MATERIALS PROVIDED:
########################################

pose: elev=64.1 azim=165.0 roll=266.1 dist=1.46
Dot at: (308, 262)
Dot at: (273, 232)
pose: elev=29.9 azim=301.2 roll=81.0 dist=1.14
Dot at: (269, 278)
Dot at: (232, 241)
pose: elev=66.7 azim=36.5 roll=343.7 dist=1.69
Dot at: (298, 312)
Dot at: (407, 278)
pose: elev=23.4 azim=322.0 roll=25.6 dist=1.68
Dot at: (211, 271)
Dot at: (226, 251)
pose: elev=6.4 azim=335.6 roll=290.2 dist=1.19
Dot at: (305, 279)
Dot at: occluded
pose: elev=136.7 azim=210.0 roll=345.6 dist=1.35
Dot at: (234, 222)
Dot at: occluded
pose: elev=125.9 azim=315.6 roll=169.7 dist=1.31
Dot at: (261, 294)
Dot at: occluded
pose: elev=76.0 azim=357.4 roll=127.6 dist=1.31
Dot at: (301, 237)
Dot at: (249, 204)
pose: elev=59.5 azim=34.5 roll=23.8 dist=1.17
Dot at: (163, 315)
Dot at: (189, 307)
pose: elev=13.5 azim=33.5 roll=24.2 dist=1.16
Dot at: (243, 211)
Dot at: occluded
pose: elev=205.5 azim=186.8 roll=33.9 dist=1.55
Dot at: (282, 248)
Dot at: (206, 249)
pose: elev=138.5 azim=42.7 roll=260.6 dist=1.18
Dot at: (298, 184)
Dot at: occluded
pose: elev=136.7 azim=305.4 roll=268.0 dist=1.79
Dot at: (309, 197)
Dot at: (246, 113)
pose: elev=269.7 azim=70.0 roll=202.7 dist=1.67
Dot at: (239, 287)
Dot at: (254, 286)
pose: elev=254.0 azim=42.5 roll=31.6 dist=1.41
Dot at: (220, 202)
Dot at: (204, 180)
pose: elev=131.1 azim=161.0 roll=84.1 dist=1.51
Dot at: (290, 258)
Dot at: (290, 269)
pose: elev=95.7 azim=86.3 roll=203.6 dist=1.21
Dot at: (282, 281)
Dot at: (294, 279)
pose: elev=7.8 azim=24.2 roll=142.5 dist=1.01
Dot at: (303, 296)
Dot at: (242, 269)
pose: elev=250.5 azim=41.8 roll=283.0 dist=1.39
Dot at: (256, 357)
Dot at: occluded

########################################

DIRECTIONS FOR THIS TASK:
Rewrite the lines above as a JSON list of strings, with one string for each line and blank lines omitted.

WRITTEN ANSWER:
[
  "pose: elev=64.1 azim=165.0 roll=266.1 dist=1.46",
  "Dot at: (308, 262)",
  "Dot at: (273, 232)",
  "pose: elev=29.9 azim=301.2 roll=81.0 dist=1.14",
  "Dot at: (269, 278)",
  "Dot at: (232, 241)",
  "pose: elev=66.7 azim=36.5 roll=343.7 dist=1.69",
  "Dot at: (298, 312)",
  "Dot at: (407, 278)",
  "pose: elev=23.4 azim=322.0 roll=25.6 dist=1.68",
  "Dot at: (211, 271)",
  "Dot at: (226, 251)",
  "pose: elev=6.4 azim=335.6 roll=290.2 dist=1.19",
  "Dot at: (305, 279)",
  "Dot at: occluded",
  "pose: elev=136.7 azim=210.0 roll=345.6 dist=1.35",
  "Dot at: (234, 222)",
  "Dot at: occluded",
  "pose: elev=125.9 azim=315.6 roll=169.7 dist=1.31",
  "Dot at: (261, 294)",
  "Dot at: occluded",
  "pose: elev=76.0 azim=357.4 roll=127.6 dist=1.31",
  "Dot at: (301, 237)",
  "Dot at: (249, 204)",
  "pose: elev=59.5 azim=34.5 roll=23.8 dist=1.17",
  "Dot at: (163, 315)",
  "Dot at: (189, 307)",
  "pose: elev=13.5 azim=33.5 roll=24.2 dist=1.16",
  "Dot at: (243, 211)",
  "Dot at: occluded",
  "pose: elev=205.5 azim=186.8 roll=33.9 dist=1.55",
  "Dot at: (282, 248)",
  "Dot at: (206, 249)",
  "pose: elev=138.5 azim=42.7 roll=260.6 dist=1.18",
  "Dot at: (298, 184)",
  "Dot at: occluded",
  "pose: elev=136.7 azim=305.4 roll=268.0 dist=1.79",
  "Dot at: (309, 197)",
  "Dot at: (246, 113)",
  "pose: elev=269.7 azim=70.0 roll=202.7 dist=1.67",
  "Dot at: (239, 287)",
  "Dot at: (254, 286)",
  "pose: elev=254.0 azim=42.5 roll=31.6 dist=1.41",
  "Dot at: (220, 202)",
  "Dot at: (204, 180)",
  "pose: elev=131.1 azim=161.0 roll=84.1 dist=1.51",
  "Dot at: (290, 258)",
  "Dot at: (290, 269)",
  "pose: elev=95.7 azim=86.3 roll=203.6 dist=1.21",
  "Dot at: (282, 281)",
  "Dot at: (294, 279)",
  "pose: elev=7.8 azim=24.2 roll=142.5 dist=1.01",
  "Dot at: (303, 296)",
  "Dot at: (242, 269)",
  "pose: elev=250.5 azim=41.8 roll=283.0 dist=1.39",
  "Dot at: (256, 357)",
  "Dot at: occluded"
]